What worked well in this initial story are the heroes dialled up by Nelson. We get two very different hero concepts, both invented by Miéville: first a rather dark idea in Boy Chimney (who you could think of as a cousin of Un Lun Dun’s Smog), then a very funny one in Captain Lachrymose. As soon as I’d read this I knew I would be anticipating every new issue mainly for the new hero ideas. This issue alone, with its first two randomly-dialled heroes, illustrated why Miéville was the perfect person to reboot Dial H. In creating new heroes every issue he’s able to tap into his fondness for weird characters, puns, monsters, anthropormorphised forces, and literary references.
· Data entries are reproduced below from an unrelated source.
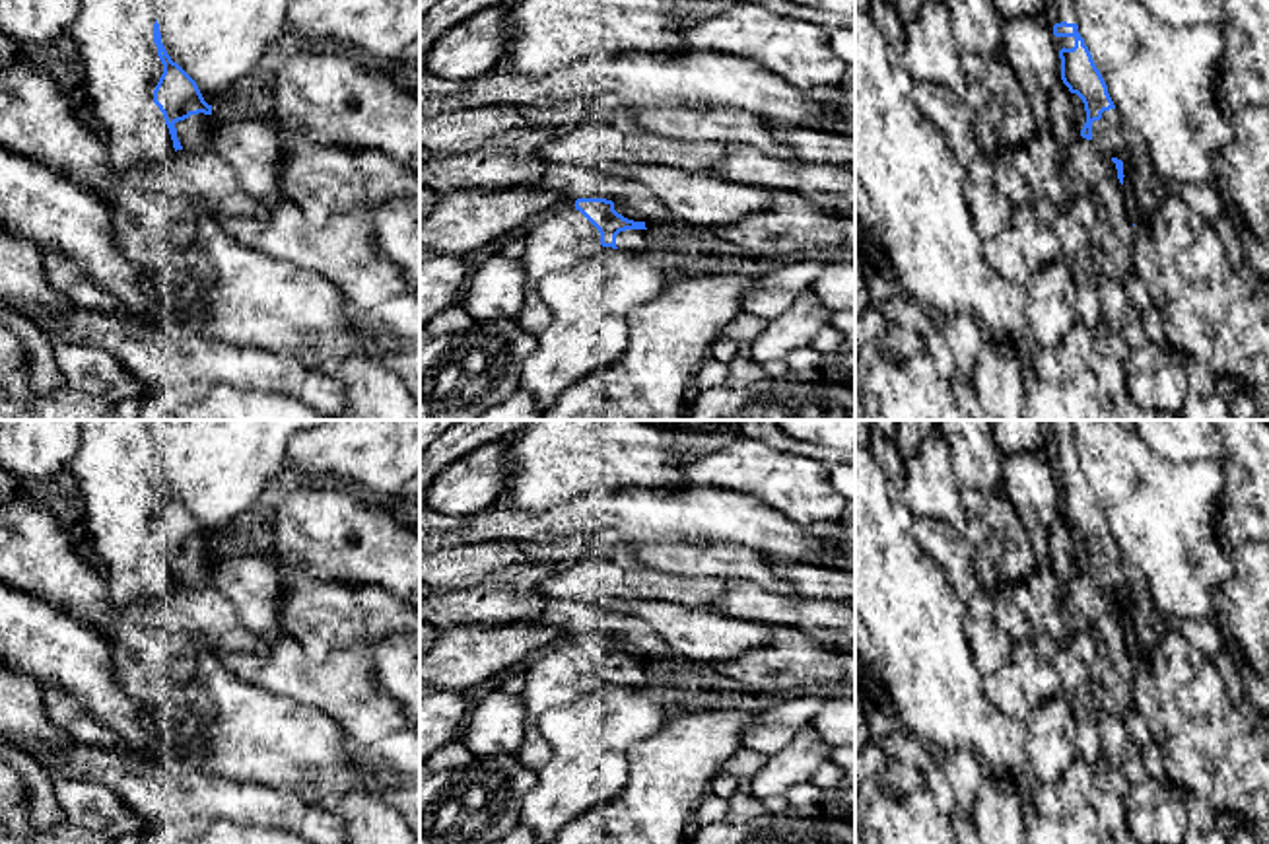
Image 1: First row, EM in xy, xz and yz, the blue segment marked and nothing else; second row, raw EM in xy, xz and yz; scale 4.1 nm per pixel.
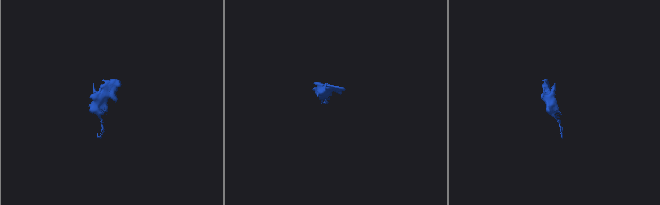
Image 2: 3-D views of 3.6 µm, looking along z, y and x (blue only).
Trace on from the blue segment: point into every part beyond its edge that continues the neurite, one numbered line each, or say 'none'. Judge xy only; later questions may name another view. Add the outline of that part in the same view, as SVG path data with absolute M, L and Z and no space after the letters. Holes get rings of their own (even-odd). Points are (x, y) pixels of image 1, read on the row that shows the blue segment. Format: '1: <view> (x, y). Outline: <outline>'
1: xy (193, 133). Outline: M190 115L185 121L175 123L177 138L185 152L210 150L212 128L216 121L212 115Z

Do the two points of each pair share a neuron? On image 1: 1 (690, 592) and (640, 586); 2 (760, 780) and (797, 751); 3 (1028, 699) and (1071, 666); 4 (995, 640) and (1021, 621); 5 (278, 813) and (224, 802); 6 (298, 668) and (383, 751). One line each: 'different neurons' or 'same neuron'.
1: same neuron
2: same neuron
3: different neurons
4: different neurons
5: same neuron
6: different neurons

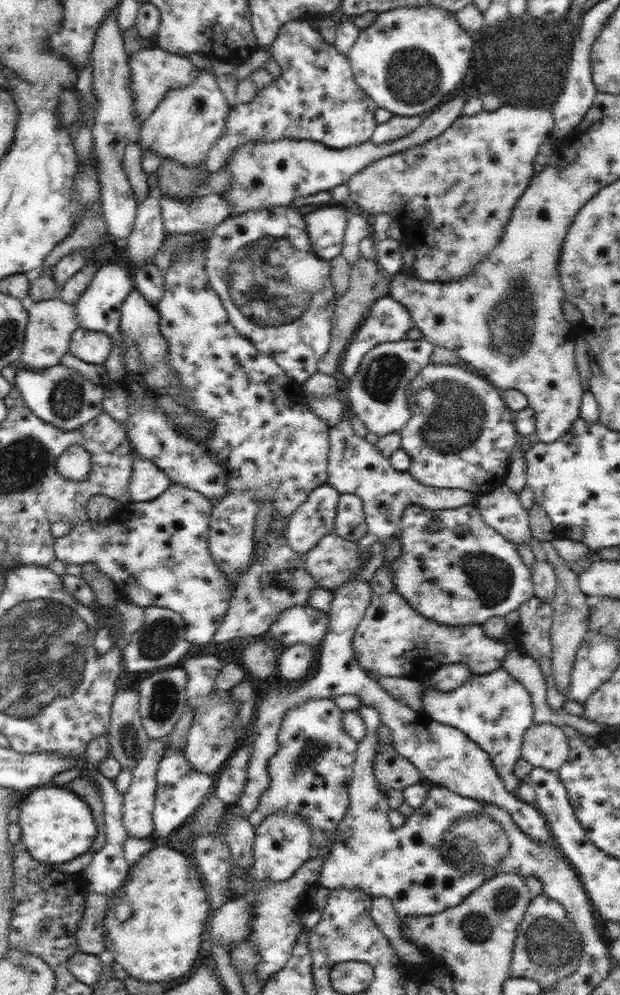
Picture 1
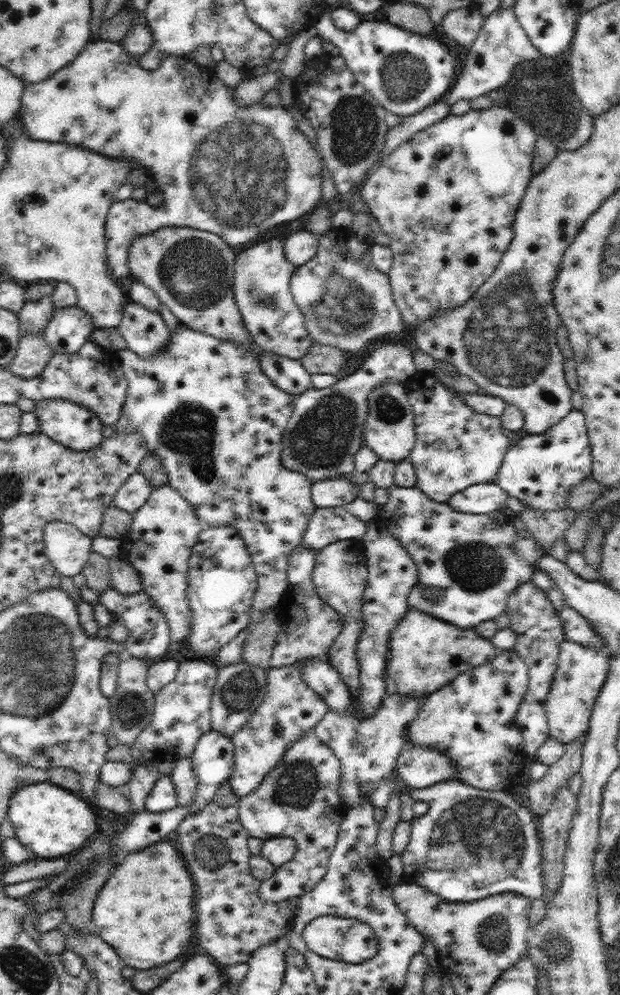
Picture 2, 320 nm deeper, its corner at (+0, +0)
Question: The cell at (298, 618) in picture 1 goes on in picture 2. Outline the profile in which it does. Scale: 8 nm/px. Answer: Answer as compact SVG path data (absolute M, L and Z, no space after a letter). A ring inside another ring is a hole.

Now, the artwork. I got used to Mateus Santolouco’s art as I kept reading Dial H, but for the first few issues I wasn’t too fond of the sketchy lineart, or the character design. The main thing I didn’t like was how Santolouco drew Nelson: he seems to alternate between pathetic and insane (see the wide-eyed, manic Nelson on page three), neither of which are very empathy-inducing. I know Nelson improves as a character throughout the series, but the first issue should have you rooting for the hero from the start, right?
I still much prefer the Nelson in the cover art, drawn by Brian Bolland. He seems like a much more likeable “everyman” than Santolouco’s Nelson.
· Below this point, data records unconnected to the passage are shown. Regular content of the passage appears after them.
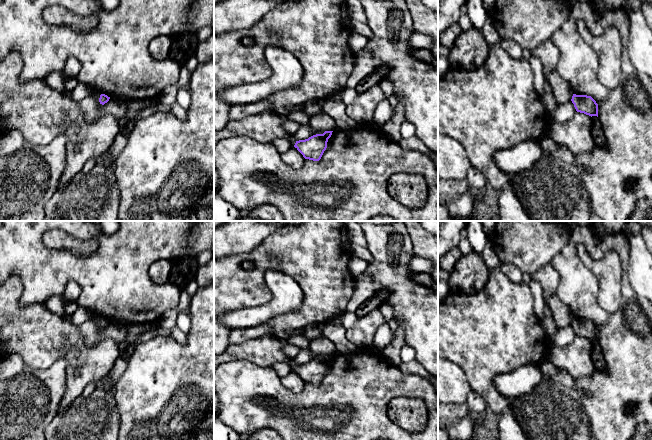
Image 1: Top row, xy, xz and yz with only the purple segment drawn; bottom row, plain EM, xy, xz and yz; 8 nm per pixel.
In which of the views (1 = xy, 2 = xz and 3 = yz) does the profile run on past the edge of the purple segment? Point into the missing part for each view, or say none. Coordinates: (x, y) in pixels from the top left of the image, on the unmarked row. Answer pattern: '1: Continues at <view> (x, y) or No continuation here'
1: No continuation here
2: No continuation here
3: No continuation here

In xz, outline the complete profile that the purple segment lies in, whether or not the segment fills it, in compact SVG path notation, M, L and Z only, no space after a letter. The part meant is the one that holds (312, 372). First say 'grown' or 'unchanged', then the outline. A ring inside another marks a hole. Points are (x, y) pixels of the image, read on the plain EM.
unchanged; M325 355L323 358L316 358L308 363L296 365L294 371L305 383L319 385L327 372L327 366L332 356Z

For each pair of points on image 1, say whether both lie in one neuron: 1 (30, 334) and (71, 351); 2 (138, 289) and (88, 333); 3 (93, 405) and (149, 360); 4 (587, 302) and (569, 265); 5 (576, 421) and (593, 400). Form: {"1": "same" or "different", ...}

Santolouco does the dialled heroes very well though, especially Boy Chimney, who oozes (or spouts) creepiness in his design, poses, and everything. The jagged layout of the page where Chimney takes care of the thugs really adds to the sudden left-turn the comic takes into dark, sinister territory. This dark tone is also perfectly illustrated in the woman-thing near the end of the comic, who is disgusting and misshapen and horrifying.
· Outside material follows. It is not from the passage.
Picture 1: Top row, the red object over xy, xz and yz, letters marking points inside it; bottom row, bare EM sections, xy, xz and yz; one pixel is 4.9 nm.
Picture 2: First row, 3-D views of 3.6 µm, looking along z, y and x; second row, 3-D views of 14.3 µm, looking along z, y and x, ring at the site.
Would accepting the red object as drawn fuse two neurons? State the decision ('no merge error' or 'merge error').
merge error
Random thoughts before I sum the review up:
- Green Lantern is mentioned in passing, meaning that Littleville is set within the broader DC universe. Other famous DC heroes will pop up later.
- One of Vernon’s thugs being gay and having a lover die in Iraq is really sad.
- Nelson trying “IFSO” amongst the many words just doesn’t seem like a logical way for him to remember how to use the dial. And how did he know to dial “HERO” the first time around? I mean, who does that when trying to call for help?
- I don’t read individual comic books very often, just paperbacks or graphic novels. When I first started buying Dial H I was amazed how much advertising they cram into each book. It’s pretty ugly, and always interrupts the flow of the story.
Personally, I think this issue works a lot better now that I can go on and read the rest of the story immediately. That’s the beauty of trade paperbacks, I guess. Back when issue #1 first came out, I had been dying for a Miéville fix and the meagre 28 pages of material didn’t feel very substantial, especially as I would have to wait another month for just 28 more pages. But with the cool dialled hero ideas, and the promise of recurring weirdness every month, I was immediately in for the long haul.
- Boy Chimney – A very tall, dark, inhuman-looking thing with yellow eyes, Victorian dress, and a chimney-shaped top hat that spews smoke. He speaks in a rather eloquent, old-fashioned way. His powers revolve around smoke, pollution and poison. He can also create bear/wolf-like smoke creatures, which attack and suffocate their targets, and ride a cloud of smoke through the air. He seems to be able to “read” the smoke of the city, giving him the ability to see any location where someone is smoking, fires are burning, etc. The urban and grungy themes are very Miéville, making this a great first hero design for the series.
- Captain Lachrymose – A caped superhero with emo hair, who weirdly seems to have a thinner version of Nelson’s face. He sheds black tears constantly, and his emblem is a crying eye. His power is knowing people’s saddest memories and making them relive them, which generally incapacitates them. His victims’ tears and misery make him stronger. I found this concept to be hilarious, and wished he got more pages to do his thing.